Diante do exposto, a Gol solicitou que o juiz autorize um procedimento conhecido como discovery, que nos Estados Unidos serve para avançar na obtenção de documentos.
"Há questões graves sobre (a) o que motivou a decisão da Latam de iniciar esse esquema, (b) a natureza e a extensão da conduta da Latam, (c) se alguma das ações predatórias da Latam teve sucesso e em que medida, e (d) quaisquer esforços adicionais que a Latam tenha feito ou planeje fazer que possam prejudicar a Gol", afirmou a Gol à corte.
Segundo a Gol, caso a Latam não seja impedida, suas investidas "têm o potencial de afetar as operações comerciais da Gol, sua capacidade de fornecer serviços aos clientes e, em última análise, comprometer suas perspectivas de uma reorganização bem-sucedida".
A Gol também destacou que a carta enviada aos arrendadores, desta vez protocolada, termina com uma promessa aos mesmos de "recompensas à medida que propostas satisfatórias forem recebidas".
Joana Bontempo, Consultora e Head de Reestruturação de Empresas de CSMV Advogados, explicou que o discovery é uma espécie de instrução processual no caso do Brasil. "Mas ele é mais abrangente do que a versão brasileira", disse. Caso seja autorizado, a Latam pode ser obrigada a apresentar, por exemplo, todas as cartas enviadas aos arrendadores ou propostas de trabalho feitas a pilotos.
"Como a Gol tentou entrar em contato com a Latam e esse contato talvez não tenha surtido o efeito esperado, eles podem ter solicitado a interrupção dessas medidas da Latam. Há um risco real de o juiz conceder essa ordem e isso tem um impacto reputacional para a Latam, além de um risco concorrencial no Brasil", disse Bontempo.

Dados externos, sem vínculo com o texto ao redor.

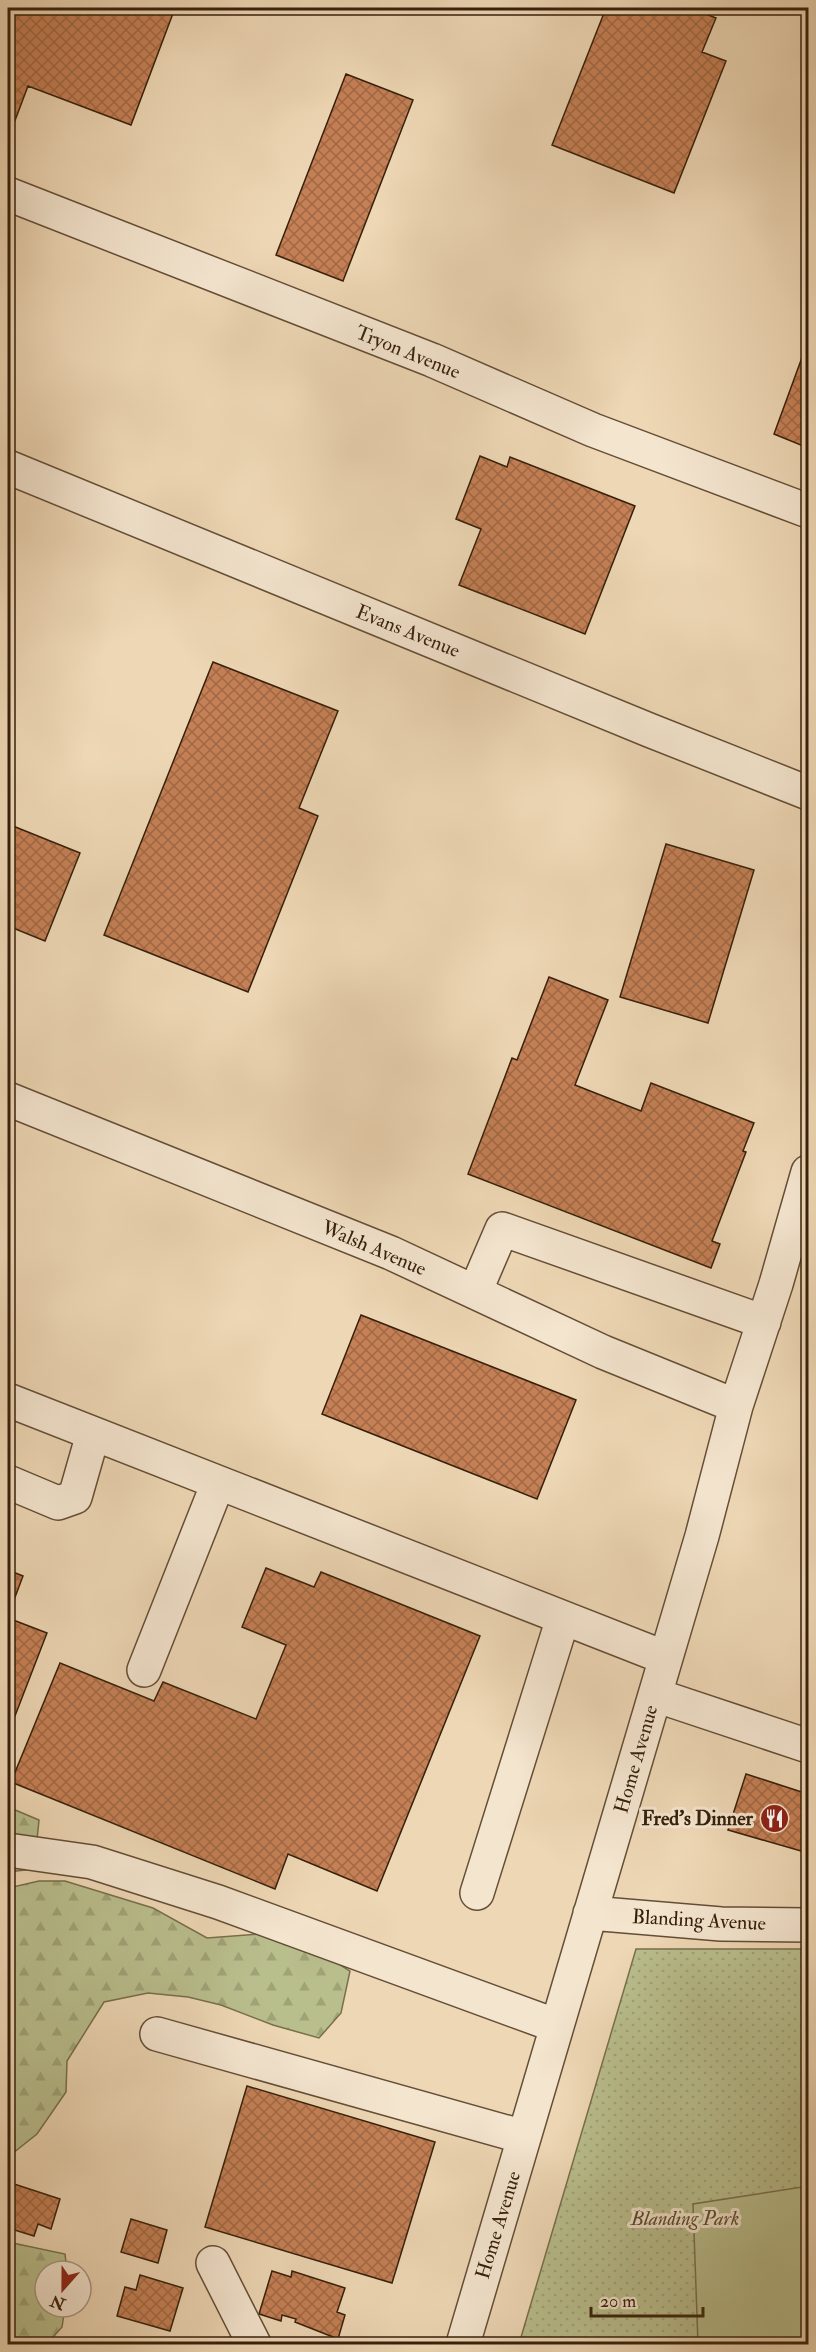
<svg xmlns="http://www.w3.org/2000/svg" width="816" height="2352" font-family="'IM FELL Double Pica',serif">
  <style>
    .forest { fill: url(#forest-firs); stroke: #786f4c; stroke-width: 1.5 }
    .park { fill: url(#park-dots); stroke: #786f4c; stroke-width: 1.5 }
    .pitch { fill: #b9be8d; stroke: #786f4c; stroke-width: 1.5 }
    .building { fill: url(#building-cross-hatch); stroke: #36200c; stroke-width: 1.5 }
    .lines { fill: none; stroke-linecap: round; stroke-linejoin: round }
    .minor-casing { stroke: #644e36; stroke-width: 36 }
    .minor { stroke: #f4e5cf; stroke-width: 33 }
    .labels { text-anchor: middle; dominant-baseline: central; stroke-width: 6; stroke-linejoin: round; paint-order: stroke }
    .street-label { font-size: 20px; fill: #36200c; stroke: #f4e5cf }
    .poi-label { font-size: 20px; font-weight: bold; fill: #36200c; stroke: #f4e5cf; text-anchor: end }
    .park-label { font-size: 20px; font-style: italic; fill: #57482c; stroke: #f4e5cf }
  </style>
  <defs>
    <pattern id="forest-firs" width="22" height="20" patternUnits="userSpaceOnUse" patternTransform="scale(1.5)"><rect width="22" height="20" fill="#b9be8d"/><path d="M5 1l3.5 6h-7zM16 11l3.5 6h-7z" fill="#a0a378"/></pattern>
    <pattern id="park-dots" width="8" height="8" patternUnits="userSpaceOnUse" patternTransform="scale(1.5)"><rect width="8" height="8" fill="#b9be8d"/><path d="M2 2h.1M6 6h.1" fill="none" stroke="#a0a378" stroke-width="1.8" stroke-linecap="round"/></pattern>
    <pattern id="building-cross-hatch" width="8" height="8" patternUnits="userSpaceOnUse" patternTransform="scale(1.5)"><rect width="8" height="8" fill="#c58055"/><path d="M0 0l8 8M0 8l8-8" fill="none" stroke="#a16845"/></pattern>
  </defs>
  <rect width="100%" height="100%" fill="#eed7b5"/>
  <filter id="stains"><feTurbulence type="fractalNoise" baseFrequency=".00333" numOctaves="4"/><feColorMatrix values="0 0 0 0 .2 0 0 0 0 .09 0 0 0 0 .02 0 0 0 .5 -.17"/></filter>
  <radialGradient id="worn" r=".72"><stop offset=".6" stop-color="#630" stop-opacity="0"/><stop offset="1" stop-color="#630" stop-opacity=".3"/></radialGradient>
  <path class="forest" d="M8,1807L39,1820L34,1869L8,1872Z
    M39,1881H65L153,1908L207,1938L260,1934L304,1942L350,1971L341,2013L319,2038L273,2025L221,2005L188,1997L148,1993L104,2002L67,2061L66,2092L37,2134L8,2157V1888Z
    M8,2242L65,2254L67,2271H45V2307H65L62,2327L47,2344H8Z"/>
  <path class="park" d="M636,1949H808V2344H519Z"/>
  <path class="pitch" d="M802,2187L808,2191V2344H698L693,2204Z"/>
  <path class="building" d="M8,8H175L131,125L28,86L11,131L8,130Z
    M606,8H690L716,18L702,52L726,61L674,193L552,145Z
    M346,74L413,100L343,281L276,255Z
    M808,341V448L774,434Z
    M480,456L507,467L510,457L635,506L585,634L459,585L481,529L456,519Z
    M213,662L338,711L299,808L318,816L248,992L104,935Z
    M8,824L80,853L45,941L8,926Z
    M666,844L754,870L708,1023L620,997Z
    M549,977L608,1000L575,1085L641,1111L651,1083L754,1123L743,1151L746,1152L712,1241L720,1244L711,1268L468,1174L512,1058L517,1060Z
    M361,1315L576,1400L537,1499L322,1414Z
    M266,1568L314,1587L321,1572L480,1636L377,1891L288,1854L275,1889L11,1782L60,1663L154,1701L163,1682L256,1719L286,1645L242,1627Z
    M8,1570L23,1576L8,1616Z
    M8,1618L47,1633L8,1734Z
    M746,1774L808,1794V1853L728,1830Z
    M247,2086L435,2142L392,2283L205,2227Z
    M8,2182L60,2199L51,2229L38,2224L34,2236L8,2228Z
    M131,2219L167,2230L158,2263L121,2252Z
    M272,2271L291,2277L292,2271L345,2288L337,2312L345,2315L338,2339L295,2322L296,2319L282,2315L281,2321L259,2314Z
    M140,2275L183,2288L170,2331L117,2316L125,2287L136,2290Z"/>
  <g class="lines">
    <defs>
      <path id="minor" d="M8,194L432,360L593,430L808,511
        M8,467L649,730L808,793
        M8,1099L391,1253L603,1352L736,1406
        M475,1292L502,1229L764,1322
        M8,1400L666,1658
        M8,1482L58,1503L75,1497L93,1434
        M144,1670L218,1483
        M655,1695L808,1746
        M8,1850L92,1862L218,1902L557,2026
        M477,1893L563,1618
        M590,1913L721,1924L808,1925
        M157,2034L524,2137
        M213,2263L254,2344
        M463,2344L702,1536L736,1406L776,1284L808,1172"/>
    </defs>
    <use href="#minor" class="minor-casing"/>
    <use href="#minor" class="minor"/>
  </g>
  <defs>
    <symbol id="restaurant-disc" viewBox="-11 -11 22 22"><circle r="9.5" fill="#8f2418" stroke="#f4e5cf"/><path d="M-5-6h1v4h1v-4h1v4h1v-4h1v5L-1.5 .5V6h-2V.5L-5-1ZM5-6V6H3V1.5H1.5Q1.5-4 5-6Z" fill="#fff"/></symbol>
  </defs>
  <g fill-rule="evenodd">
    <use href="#restaurant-disc" x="758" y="1802" width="33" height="33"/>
  </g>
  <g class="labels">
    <g class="street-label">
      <text transform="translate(408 352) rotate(22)">Tryon Avenue</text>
      <text transform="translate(408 631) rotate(22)">Evans Avenue</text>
      <text transform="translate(374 1248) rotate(23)">Walsh Avenue</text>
      <text transform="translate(636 1759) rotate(-74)">Home Avenue</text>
      <text transform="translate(699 1920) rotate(3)">Blanding Avenue</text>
      <text transform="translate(498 2225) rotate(-73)">Home Avenue</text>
    </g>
    <g class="poi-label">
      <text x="753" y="1818">Fred's Dinner</text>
    </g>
    <g class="park-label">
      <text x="685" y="2218">Blanding Park</text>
    </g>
  </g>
  <rect width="816" height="2352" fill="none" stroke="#eed7b5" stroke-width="30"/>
  <rect x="9" y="9" width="798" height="2334" fill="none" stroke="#36200c" stroke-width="3"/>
  <rect x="15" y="15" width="786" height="2322" fill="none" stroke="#36200c" stroke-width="1.5"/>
  <g transform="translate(63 2289) rotate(201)"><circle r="28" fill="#f4e5cf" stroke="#a89681" stroke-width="1.5"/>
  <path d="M0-4.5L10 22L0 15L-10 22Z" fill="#8f2418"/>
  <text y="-9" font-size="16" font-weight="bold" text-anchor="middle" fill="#36200c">N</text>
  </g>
  <path d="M591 2307v9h112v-9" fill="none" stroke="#36200c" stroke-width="3"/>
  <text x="600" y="2307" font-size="18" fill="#36200c" stroke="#f4e5cf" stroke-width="4.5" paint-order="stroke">20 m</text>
  <rect width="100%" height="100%" filter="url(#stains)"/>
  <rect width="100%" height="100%" fill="url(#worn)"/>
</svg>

Questionado pelo Valor, o Conselho Administrativo de Defesa Econômica (Cade) afirmou na semana passada que não comenta casos em andamento, tampouco alegações de possíveis violações à legislação antitruste fora dos procedimentos formais de apuração.
Entretanto, o Cade ressaltou que a Lei 12.529/2011, em seu artigo 36, caput e § 3º, prevê hipóteses que podem configurar infração à ordem econômica (conduta anticompetitiva), entre as quais, por exemplo, a criação de dificuldades ao funcionamento ou ao desenvolvimento de empresa concorrente (art. 36, § 3º, IV). A autarquia destacou ainda que conforme a Lei de Defesa da Concorrência brasileira (Lei 12.529/2011), artigo 2º, a competência do Cade para investigar condutas anticompetitivas abrange mesmo as condutas praticadas no exterior, desde que produzam ou possam produzir efeitos no território nacional.
Procurada, a Latam informou, por meio de nota, que "está em contato permanente com todas as partes interessadas relevantes em matéria de frota (arrendadores e fornecedores de equipamentos e manutenção) como parte de seu negócio. A companhia está ativa no mercado há vários meses com o objetivo de garantir a capacidade necessária para atender às necessidades contínuas e de longo prazo no contexto dos desafios globais da cadeia de suprimentos e da falta de aeronaves/motores".
A Gol foi procurada, mas ainda não se manifestou.